Heritage in Motion
Here’s the truth – every boat we’ve ever built is a conversation with the one that came before it.
From Riser, our first 43-foot Flybridge Gameboat, to the 46s that are turning heads from the Jersey Canyons to Costa Rica, to the 55 Mehl Ticket that is destined to be an East Coast tournament machine, each hull carries a lesson learned offshore.
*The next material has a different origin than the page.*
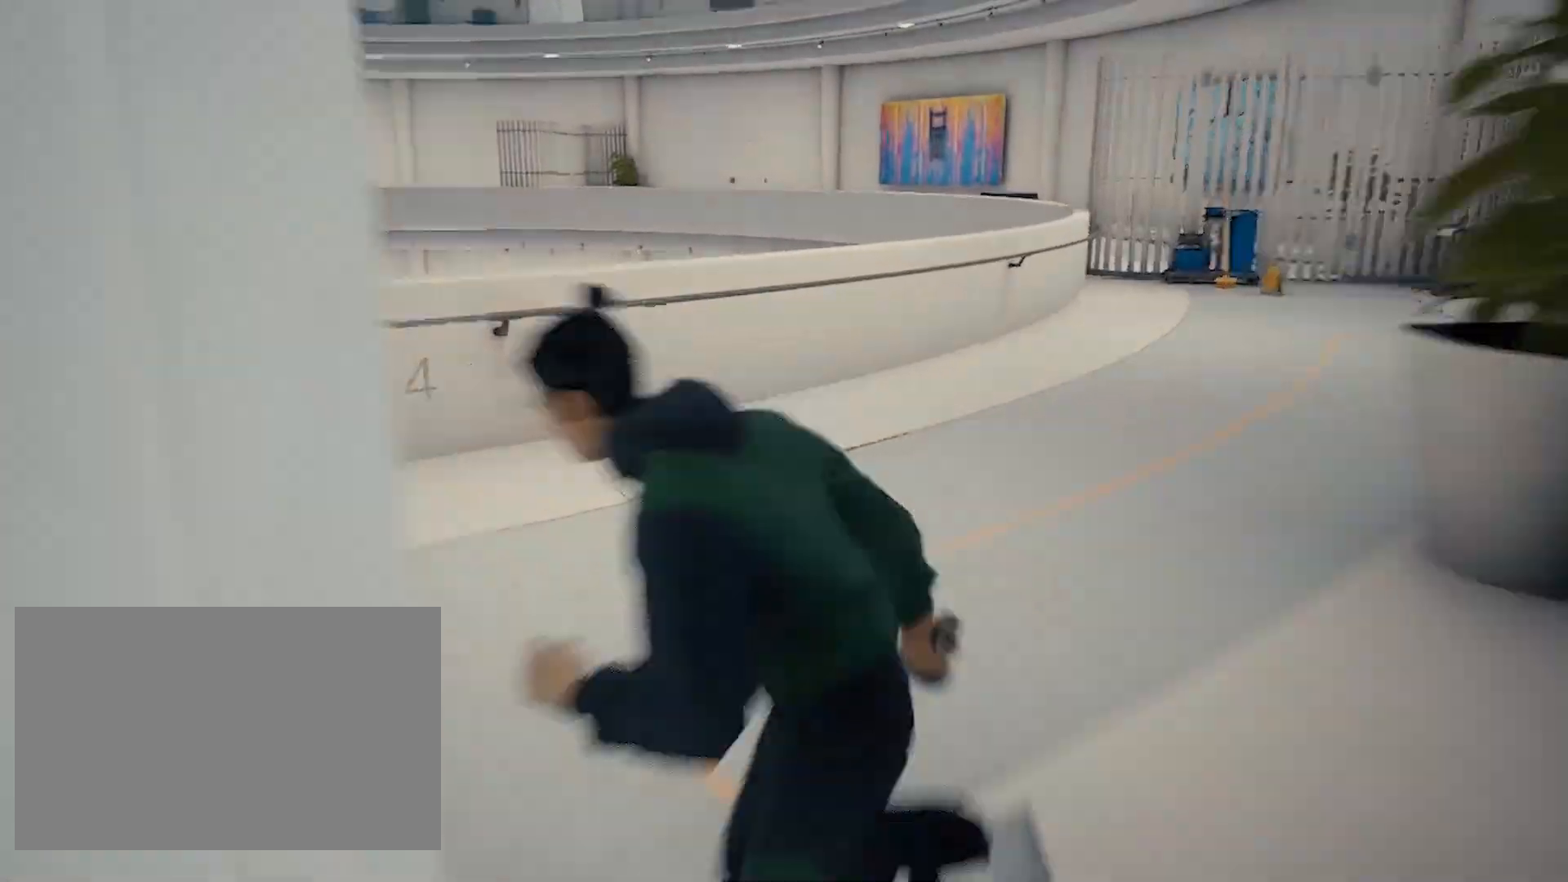
{"keys": ["a", "space", "w"], "mouse": [], "events": [[383, "w", "down"]]}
Now, with a 66 on the drawing board, the idea that started as a whisper from the past has become a full-throttle movement.
The Spark: Riser 43′
Small footprint, big fight. The 43 was the proof that a true Gameboat could wear a bridge without losing her balance. Lightweight, vacuum-infused, and honest as they come – she gave us our baseline: simple, efficient, built for captains who still wash their own decks.
The Refinement: 46 Series
When we moved in to our already proven forty-six hull, we didn’t add fluff – we added reach. The 46 Flybridge kept the attitude of the 43 but gave crews longer legs, larger fish boxes, and a cleaner engine-room layout. Multiple hulls later, the 46 proved what we already believed: evolution isn’t about adding it’s about distilling.
The Statement: 55 Mehl Ticket
Every shop has a project that raises the bar for everyone who touches her. Mehl Ticket is that build. At fifty-five feet she carries the power of a battlewagon with the manners of a dock queen. She shows what happens when horsepower meets restraint – tournament-level performance with a captain-friendly soul.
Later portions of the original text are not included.